L'avenir sanctionnera le titre l'Historien National que les contemporains de M. Garneau lui ont décerné. Car, outre ses qualités éminentes, c'est lui qui, le premier, a pénétré dans le chaos de nos archives et penché le flambeau de la science sur ces ténèbres. D'autres parmi ses émules, profitant de ses travaux et marchant à sa suite dans les sentiers qu'il a frayés, pourront lui disputer la palme de l'érudition, mais nul ne lui ravira cette gloire. Avant lui, on ne connaissait, à part quelques fragments plus ou moins complets, que l'histoire du Canada du P. de Charlevoix, qui s'arrête à 1740, près d'un quart de siècle avant la conquête.

Depuis lors, on peut dire que tout était à créer. Les seuls ouvrages qui eussent quelque autorité, avaient été écrits dans un esprit hostile, et dans le but d'avilir le caractère canadien.

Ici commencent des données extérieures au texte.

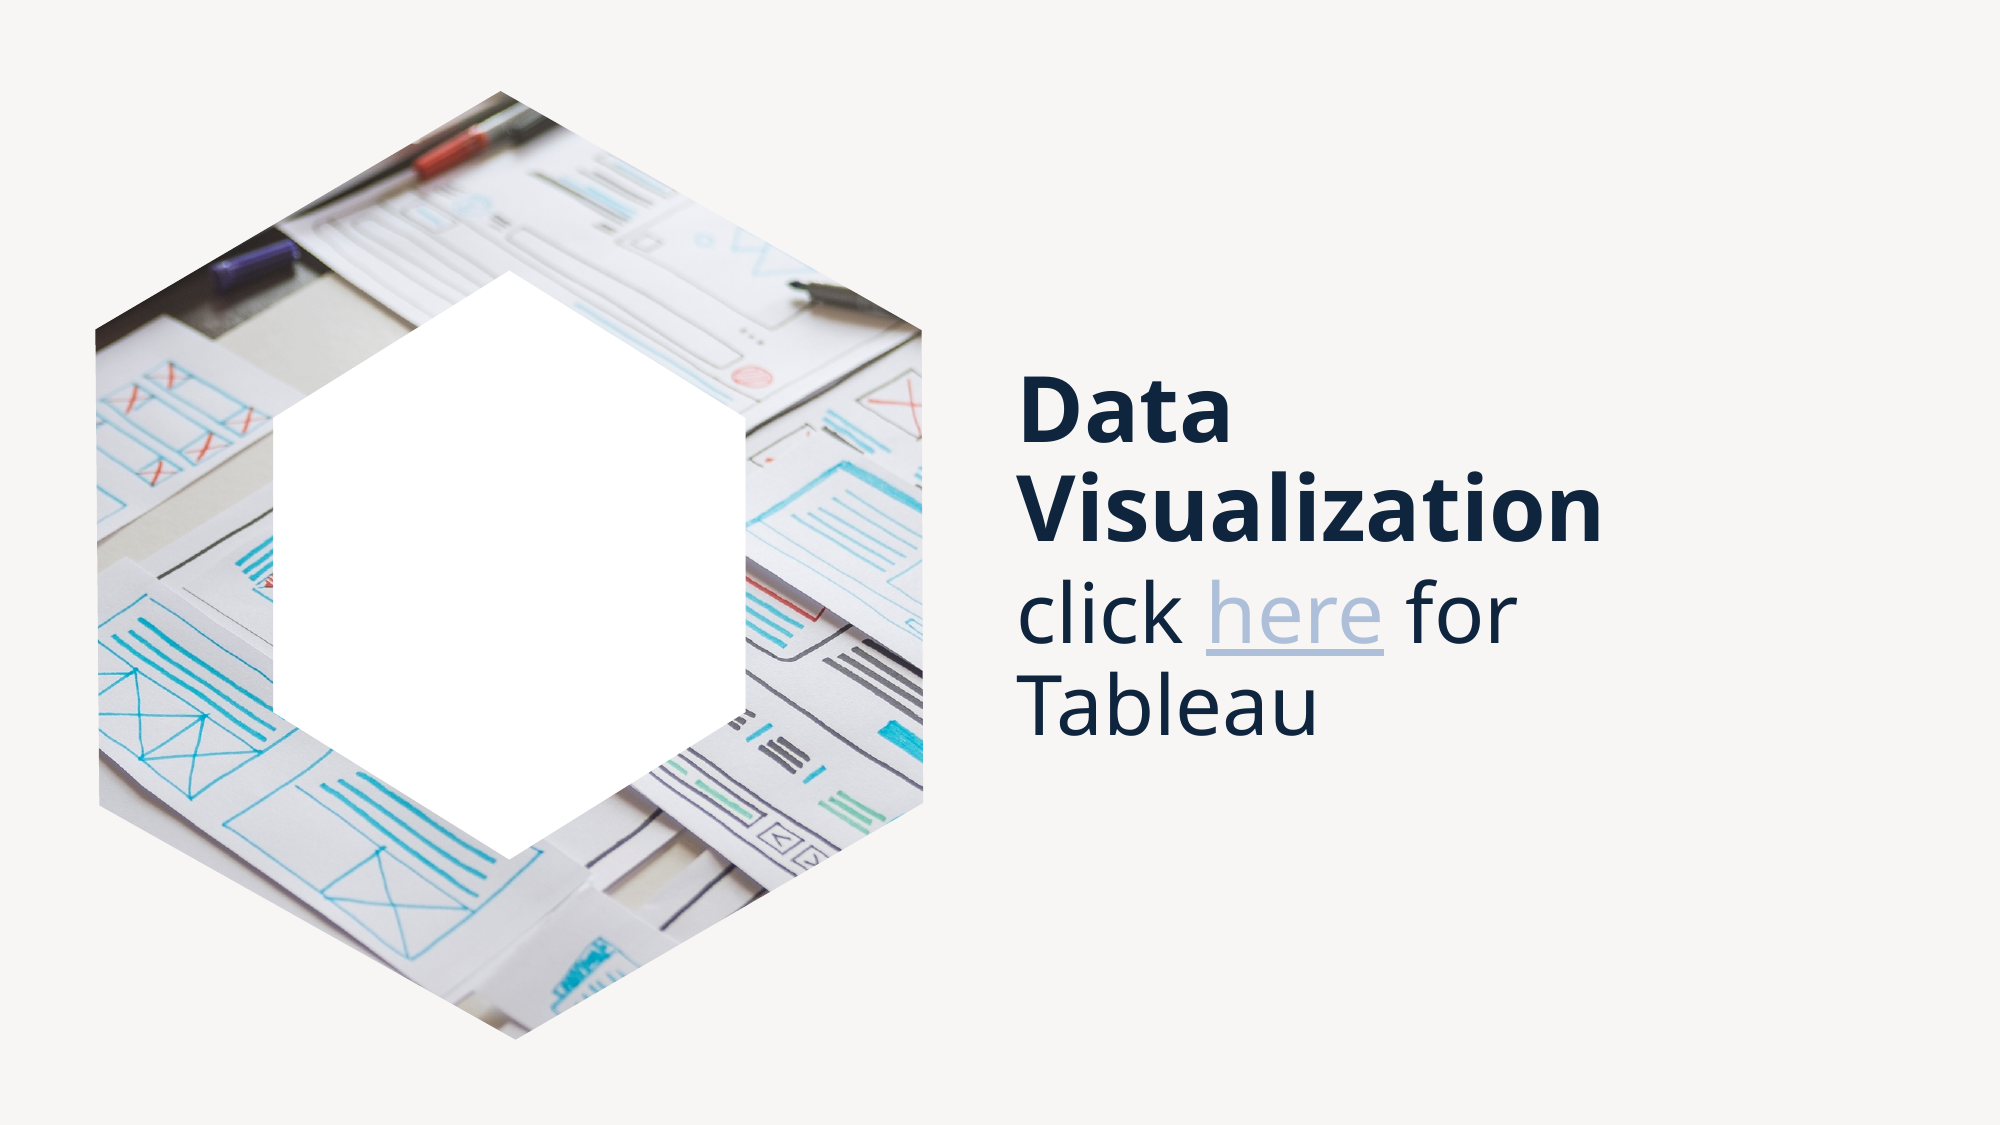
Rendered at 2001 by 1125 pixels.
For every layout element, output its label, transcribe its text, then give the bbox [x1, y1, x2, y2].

title Data Visualization click here for Tableau [1001, 330, 1830, 787]
picture [95, 91, 924, 1040]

C'est M. Garneau, le premier, qui à force de patriotisme, de dévouement, de travail, de patientes recherches, de veilles qui ont usé ses jours, fané sa vie dans sa fleur, est parvenu à venger l'honneur de nos ancêtres outragés, à relever nos fronts courbés par les désastres de la conquête, en un mot, à nous révéler à nous-mêmes.

Qui donc mieux que lui mériterait le titre glorieux que la voix unanime des Canadiens, ses contemporains, lui a décerné? Nous avons donc droit de l'espérer, l'avenir s'unira au présent pour le saluer du nom d'HISTORIEN NATIONAL.

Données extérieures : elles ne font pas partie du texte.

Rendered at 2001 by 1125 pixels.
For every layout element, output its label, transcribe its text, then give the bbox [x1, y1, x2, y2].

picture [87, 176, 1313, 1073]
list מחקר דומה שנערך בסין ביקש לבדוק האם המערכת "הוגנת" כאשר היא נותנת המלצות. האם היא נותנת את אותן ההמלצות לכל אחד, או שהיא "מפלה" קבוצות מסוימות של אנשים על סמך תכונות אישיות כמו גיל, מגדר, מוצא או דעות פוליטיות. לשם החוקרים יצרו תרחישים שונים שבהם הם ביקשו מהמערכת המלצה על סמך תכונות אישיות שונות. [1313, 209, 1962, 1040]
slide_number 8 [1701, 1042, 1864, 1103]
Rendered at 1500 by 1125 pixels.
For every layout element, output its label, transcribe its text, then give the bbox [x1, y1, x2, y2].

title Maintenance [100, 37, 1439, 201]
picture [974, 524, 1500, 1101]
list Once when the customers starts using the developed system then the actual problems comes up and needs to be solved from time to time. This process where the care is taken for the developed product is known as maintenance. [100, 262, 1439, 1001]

Les restes de M. Garneau reposent dans le cimetière de Notre-Dame de Belmont, à l'ombre de cette même forêt qui vit, il y a un siècle, passer l'armée de Lévis, à deux pas du champ de bataille de Sainte-Foye qu'il a arraché de l'oubli, en face du monument élevé aux braves tombés sous la mitraille.

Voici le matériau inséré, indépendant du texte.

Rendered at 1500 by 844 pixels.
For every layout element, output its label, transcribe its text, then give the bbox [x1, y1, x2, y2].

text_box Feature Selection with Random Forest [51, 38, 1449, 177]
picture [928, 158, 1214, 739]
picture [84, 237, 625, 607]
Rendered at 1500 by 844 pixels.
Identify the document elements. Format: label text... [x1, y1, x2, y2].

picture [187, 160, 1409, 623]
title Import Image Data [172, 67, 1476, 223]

C'est bien là qu'il devait reposer; car lui aussi a combattu pour la patrie. Avec sa plume, il a continué de tracer le sillon de gloire que ces héros avaient ouvert avec la pointe de leur épée; et comme eux, il est tombé après avoir, suivant la belle expression d'Augustin Thierry, «donné à son pays tout ce que lui donne le soldat mutilé sur le champ de bataille.»